The in-sample prediction risk is not always a good proxy for the out-of-sample prediction risk. Although much of classical regression theory is based on the former, such as optimism, effective degrees of freedom, and covariance penalities, the latter is more broadly relevant to practice.

#### Interpolation versus Regularization

It is worthy noting that early stopped gradient descent is known to be closely connected to ridge regularization.

A tight coupling between the two has been recently developed for least squares problems. This coupling implies that optimally-stopped gradient descent will have risk at most 1.22 times that of optimally-tuned ridge regression, and hence will often have better risk than min-norm least squares.

In practice, we would not have access to the optimal tuning parameter for ridge, and would rely on CV. The theory shows that for ridge regression, CV tuning is asymptotically equivalent to optimal tuning.

Historically, the debate between interpolation and regularization has been alive for the last 30 or so years.
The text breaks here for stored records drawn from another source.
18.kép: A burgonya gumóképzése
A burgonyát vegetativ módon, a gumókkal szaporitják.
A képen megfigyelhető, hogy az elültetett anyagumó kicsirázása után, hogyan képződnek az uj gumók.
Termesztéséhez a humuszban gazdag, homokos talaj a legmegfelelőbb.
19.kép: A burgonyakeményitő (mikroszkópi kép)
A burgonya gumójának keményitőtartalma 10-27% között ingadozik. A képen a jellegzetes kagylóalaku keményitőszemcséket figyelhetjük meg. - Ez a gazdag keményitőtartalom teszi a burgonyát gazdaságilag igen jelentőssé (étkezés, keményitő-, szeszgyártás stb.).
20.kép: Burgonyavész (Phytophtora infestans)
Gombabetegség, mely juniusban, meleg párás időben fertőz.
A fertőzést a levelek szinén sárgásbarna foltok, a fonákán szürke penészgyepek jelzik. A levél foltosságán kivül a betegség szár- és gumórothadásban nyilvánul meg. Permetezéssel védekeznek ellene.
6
#### Virtues of nonlinearity

It is unclear whether the success in precisely analyzing the linear model setting should carry over to the nonlinear setting. Remarkably, under high-dimensional asymptotics with $n,p,d\rightarrow\infty,p/n\rightarrow \gamma$, and $d/p\rightarrow\psi$, this turns out to be the case.

There is a critical difference between neural networks and the studies in this paper: in a neural network, the feature representation and the regression function or classifier are learned simultaneously. In both linear and nonlinear model settings, the features $X$ are not learned, but observed.

## Preliminaries

### Data model and risk

- training data: $(x_i, y_i)\in \IR^p \times \IR,i=1,\ldots,n$
- test point: $x_0\sim P_x$

For an estimator $\hat\beta$ (a function of the training data $X, y$), define its out-of-sample prediction risk

\[R_X(\hat\beta,\beta) = \E[(x_0^T\hat\beta - x_0^T\beta)^2\mid X]=\E[\Vert \hat\beta - \beta\Vert_\Sigma^2\mid X]\,,\]where $\Vert x\Vert_\Sigma^2 = x^T\Sigma x$.
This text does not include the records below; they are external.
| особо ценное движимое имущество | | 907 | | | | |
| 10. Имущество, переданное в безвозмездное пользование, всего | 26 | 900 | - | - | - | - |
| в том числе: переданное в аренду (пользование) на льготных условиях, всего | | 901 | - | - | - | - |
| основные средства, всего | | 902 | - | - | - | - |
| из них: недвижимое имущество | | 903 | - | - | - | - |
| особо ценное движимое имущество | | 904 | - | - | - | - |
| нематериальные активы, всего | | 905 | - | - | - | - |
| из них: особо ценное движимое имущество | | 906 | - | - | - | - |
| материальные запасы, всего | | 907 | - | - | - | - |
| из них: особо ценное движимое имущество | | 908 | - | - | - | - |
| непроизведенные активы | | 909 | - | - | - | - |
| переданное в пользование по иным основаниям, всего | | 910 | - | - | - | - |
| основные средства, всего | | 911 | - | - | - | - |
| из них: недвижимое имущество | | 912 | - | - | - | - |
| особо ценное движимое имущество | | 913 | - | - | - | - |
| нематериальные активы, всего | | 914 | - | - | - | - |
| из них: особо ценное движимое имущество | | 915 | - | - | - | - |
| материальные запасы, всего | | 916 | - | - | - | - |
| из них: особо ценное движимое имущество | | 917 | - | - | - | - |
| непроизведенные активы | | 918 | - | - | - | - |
It has the bias-variance decomposition

\[R_X(\hat\beta;\beta) = \Vert \E(\hat\beta\mid X) - \beta\Vert_\Sigma^2 + \Tr[\Cov(\hat\beta\mid X)\Sigma] = B_X(\hat\beta;\beta) + V_X(\hat\beta;\beta)\]Generally, the risk function measures the accuracy of an estimator $\delta(\theta)$ for parameter $\theta$, $R(\theta,\delta) = E_\theta[L(\theta, \delta(X))]$. Two natural global measures of the size of the risk are the average $\int R(\theta, \delta)w(\theta)d\theta$ **(Bayes)** and the maximum $\sup_\Omega R(\theta,\delta)$ **(minimax)**.